My first automobile was a 1959 Chevy Biscayne. It’s a bit faded now, but that’s me in the photo with my car. It was taken by my mother in 1969. I wish that picture showed the backend of that car. Above the long taillights was what I can only describe as batwings. It was like that car was going to take off like a bird or a plane.
It was my grandfather’s car. After he died, my grandmother held on to it for a while, then decided to sell it. An auto dealer would only give her $100. I had $100, so I bought it.
It was a two-door, gray in color and most of the floor in front was rusted out. The manual shift was right there on the column — to the right of the steering wheel. There were some small cracks in the windshield but I didn’t care. It was mine.
I don’t remember much of anything ever going wrong with it, never needed much repair. Cars were made simpler back then. If something mechanical did go wrong, my father and I could usually figure it out and fix it.
I loved that automobile. I drove my buddies around just for the sake of driving it. I even had my first date in that car at the Vevay Drive-in in Vevay, Ind. Hoping to make it to the backseat with Ellie, we stayed in the front seat. In other words, it wasn’t a very good date.
Of course, it’s been a long time since I’ve been 16 and I’ve had several cars since the Biscayne.

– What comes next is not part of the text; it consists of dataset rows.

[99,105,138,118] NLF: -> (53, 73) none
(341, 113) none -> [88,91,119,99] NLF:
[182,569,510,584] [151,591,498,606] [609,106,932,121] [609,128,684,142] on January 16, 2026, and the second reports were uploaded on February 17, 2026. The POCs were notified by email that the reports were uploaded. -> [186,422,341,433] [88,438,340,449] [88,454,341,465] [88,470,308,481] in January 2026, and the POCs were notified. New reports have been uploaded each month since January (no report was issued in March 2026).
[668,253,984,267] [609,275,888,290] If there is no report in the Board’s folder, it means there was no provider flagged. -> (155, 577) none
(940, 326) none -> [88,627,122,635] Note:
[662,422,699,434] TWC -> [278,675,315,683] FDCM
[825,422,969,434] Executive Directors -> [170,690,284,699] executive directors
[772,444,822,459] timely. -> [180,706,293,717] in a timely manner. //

There are a few reasons for this change, the main one being I have neuropathy, or nerve damage, in my feet and legs. I’ve written about this here before, so let’s not dwell on it, but with that nerve damage I simply no longer trust my reflexes. I don’t want to hurt myself or anyone else while driving.
There are other reasons, too. I got tired of the upkeep and maintenance. I didn’t like paying for car insurance and got fed up with having to pay high gas prices. And I’m an urban kind of guy. I believe in public transportation.

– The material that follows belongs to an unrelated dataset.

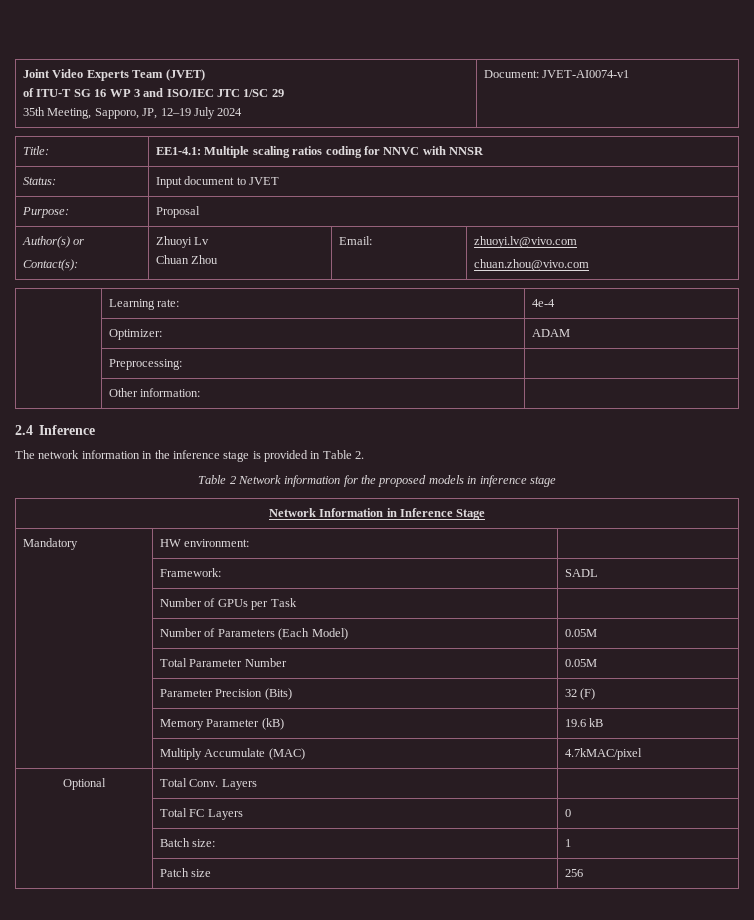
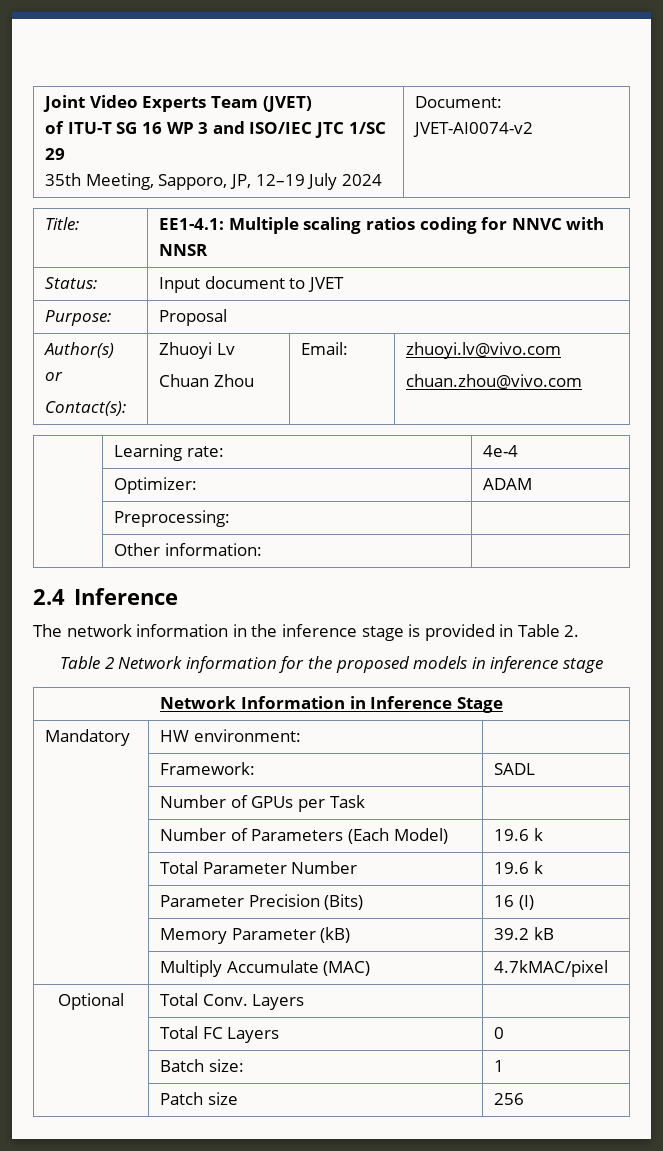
[542,70,630,78] JVET-AI0074-v1 -> [413,122,534,137] JVET-AI0074-v2
[565,629,598,637] 0.05M -> [494,828,543,841] 19.6 k
[565,659,598,667] 0.05M -> [494,861,543,874] 19.6 k
[565,688,596,700] 32 (F) -> [494,895,534,910] 16 (I)
[565,719,587,727] 19.6 -> [494,928,530,940] 39.2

Not driving for the past few years has led to changes in my demeanor. Not being behind the wheel of an automobile has made me calmer.
I’m not sure if I was ever the kind of person who experienced road rage, but sometimes I would get very angry at drivers who would cut me off, drove too slowly or who were just plain stupid. Yelling at them inside my car or flipping them off was pretty common. Sometimes when arriving home after a drive, I would end up feeling tense and out of sorts. Driving put me in a bad mood.
That feeling has left my life. I never have to worry about bad drivers or keeping my temper while out on the road. I’ll let the bus driver or the cab driver get their blood pressure up. I now stay cool.
Another plus to not having a car is if you’re a bit antisocial, and that’s me more and more, it’s a great way to get out of parties I don’t want to attend or meetings that would bore me to tears. I simply say it’s too inconvenient to get there because I don’t own a car. If someone has the nerve to offer me a ride to and from, I’m a considerate type of person even when I’m not. I’ll pretend I don’t want to put anybody out.
There’s a downside to not owing a car, such as I can’t just pick up and go somewhere. I can’t run to the grocery or can’t go to a movie on impulse. Everything has to be planned — but keep in mind I’m the kind of person who knows what he’s going to be wearing on Friday even when it’s Monday. I know what I’m going to be eating for dinner days ahead. In other words, I’m a bit of a planner, so life in the slow lane, for the most part, works out for me.
My driving is now history, and I seldom ever think of the cars I’ve owned in the past with the exception of that 1959 Chevy Biscayne. I still have a lot of affection for it.
I kept it all through high school. When I started college in the fall of 1972, I sold it because I needed a better car to commute to Cincinnati. I sold it for $150, $50 more than what I paid for it.
Sometimes at night, I still have dreams about that car, like it’s in my driveway. That 1959 gray car with the batwings over the back taillights is still mine. Even though I wouldn’t be able to drive it, I wouldn’t mind a bit if that dream could somehow come true.